Tipping is the norm.


The standard tip is 10%, though you can choose to tip more or less depending on your experience.

Tipping in restaurants/bars/clubs is appropriate in Bucharest. Romanian waiters receive a very small hourly wage  because their employers expect that customers will tip themThere are many waiters who expect to be tipped just because this is the norm and don’t understand that tip should be given only in exchange for very good service. Tip  only when the people seem to deserve.

A tip is normally not added onto a restaurant bill

Try to tip the taxi drivers, the hairdresser, the valets at the hotel  . Not much but any tip will make your stay far more pleasant… 10%-20%  will do.

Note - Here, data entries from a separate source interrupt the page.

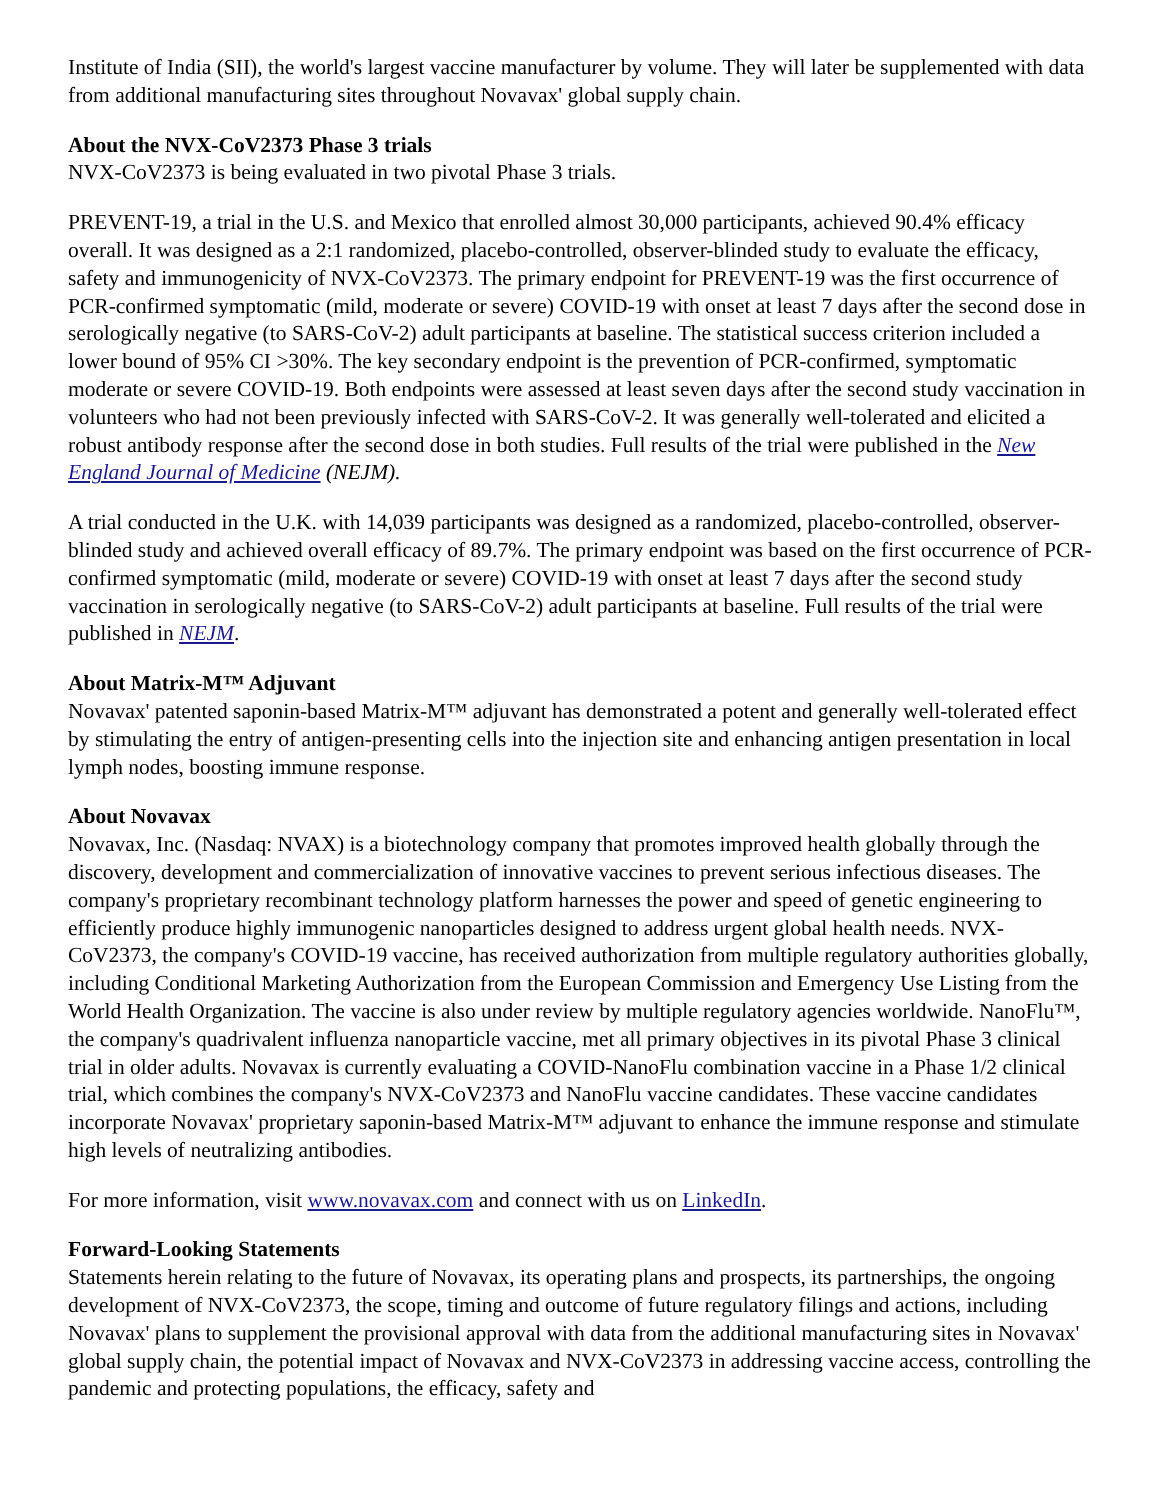Institute of India (SII), the world's largest vaccine manufacturer by volume. They will later be supplemented with data from additional manufacturing sites throughout Novavax' global supply chain.
About the NVX-CoV2373 Phase 3 trials
NVX-CoV2373 is being evaluated in two pivotal Phase 3 trials.
PREVENT-19, a trial in the U.S. and Mexico that enrolled almost 30,000 participants, achieved 90.4% efficacy overall. It was designed as a 2:1 randomized, placebo-controlled, observer-blinded study to evaluate the efficacy, safety and immunogenicity of NVX-CoV2373. The primary endpoint for PREVENT-19 was the first occurrence of PCR-confirmed symptomatic (mild, moderate or severe) COVID-19 with onset at least 7 days after the second dose in serologically negative (to SARS-CoV-2) adult participants at baseline. The statistical success criterion included a lower bound of 95% CI >30%. The key secondary endpoint is the prevention of PCR-confirmed, symptomatic moderate or severe COVID-19. Both endpoints were assessed at least seven days after the second study vaccination in volunteers who had not been previously infected with SARS-CoV-2. It was generally well-tolerated and elicited a robust antibody response after the second dose in both studies. Full results of the trial were published in the New England Journal of Medicine (NEJM).
A trial conducted in the U.K. with 14,039 participants was designed as a randomized, placebo-controlled, observer-blinded study and achieved overall efficacy of 89.7%. The primary endpoint was based on the first occurrence of PCR-confirmed symptomatic (mild, moderate or severe) COVID-19 with onset at least 7 days after the second study vaccination in serologically negative (to SARS-CoV-2) adult participants at baseline. Full results of the trial were published in NEJM.
About Matrix-M™ Adjuvant
Novavax' patented saponin-based Matrix-M™ adjuvant has demonstrated a potent and generally well-tolerated effect by stimulating the entry of antigen-presenting cells into the injection site and enhancing antigen presentation in local lymph nodes, boosting immune response.
About Novavax
Novavax, Inc. (Nasdaq: NVAX) is a biotechnology company that promotes improved health globally through the discovery, development and commercialization of innovative vaccines to prevent serious infectious diseases. The company's proprietary recombinant technology platform harnesses the power and speed of genetic engineering to efficiently produce highly immunogenic nanoparticles designed to address urgent global health needs. NVX-CoV2373, the company's COVID-19 vaccine, has received authorization from multiple regulatory authorities globally, including Conditional Marketing Authorization from the European Commission and Emergency Use Listing from the World Health Organization. The vaccine is also under review by multiple regulatory agencies worldwide. NanoFlu™, the company's quadrivalent influenza nanoparticle vaccine, met all primary objectives in its pivotal Phase 3 clinical trial in older adults. Novavax is currently evaluating a COVID-NanoFlu combination vaccine in a Phase 1/2 clinical trial, which combines the company's NVX-CoV2373 and NanoFlu vaccine candidates. These vaccine candidates incorporate Novavax' proprietary saponin-based Matrix-M™ adjuvant to enhance the immune response and stimulate high levels of neutralizing antibodies.
For more information, visit www.novavax.com and connect with us on LinkedIn.
Forward-Looking Statements
Statements herein relating to the future of Novavax, its operating plans and prospects, its partnerships, the ongoing development of NVX-CoV2373, the scope, timing and outcome of future regulatory filings and actions, including Novavax' plans to supplement the provisional approval with data from the additional manufacturing sites in Novavax' global supply chain, the potential impact of Novavax and NVX-CoV2373 in addressing vaccine access, controlling the pandemic and protecting populations, the efficacy, safety and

As ever, taxis should not be hailed from the rank, but called from a reputable company. Prices are obliged to be posted on the door and shouldn’t be more than 1.39 – 3.00 lei/km.Make sure the meter is on before setting off and generally be wary of any other funny business.

Money  Exchange


Romanian currency is LEI/RON (new LEI). Money  should preferably be exchanged at the banks. Exchange bureaus at the airport should especially be avoided due to their bad rates.



Sometimes Pickpockets are a real problem in Bucharest, so take extra precautions. Most often they take the form of young Roma children around Piata Universitatii who will ask you for money with their hands out slyly patting your pockets. You’ll soon be surrounded by kids most of whom are distracting you while others dispossess you of your things (we’ve seen it happen too often). The best prevention of this scenario is physically swatting them away while outpacing them or raising your fists and threatening to crush them if they don’t back off. Obviously, don’t keep valuables in coat pockets where they can easily be removed.



Although smoking is forbidden by law, everyone in Bucharest smokes.



Despite how it may seem, prostitution is not legal here, so act accordingly.


This is a ‘zero tolerance’ country. Just do not do it! Penalties are draconian.

Crime and safety

Bucharest’s crime rate is low in comparison to other European capital cities, so no particular problems should arise from this point of view.

Beggars are common on main streets and near the churches, but they are not dangerous.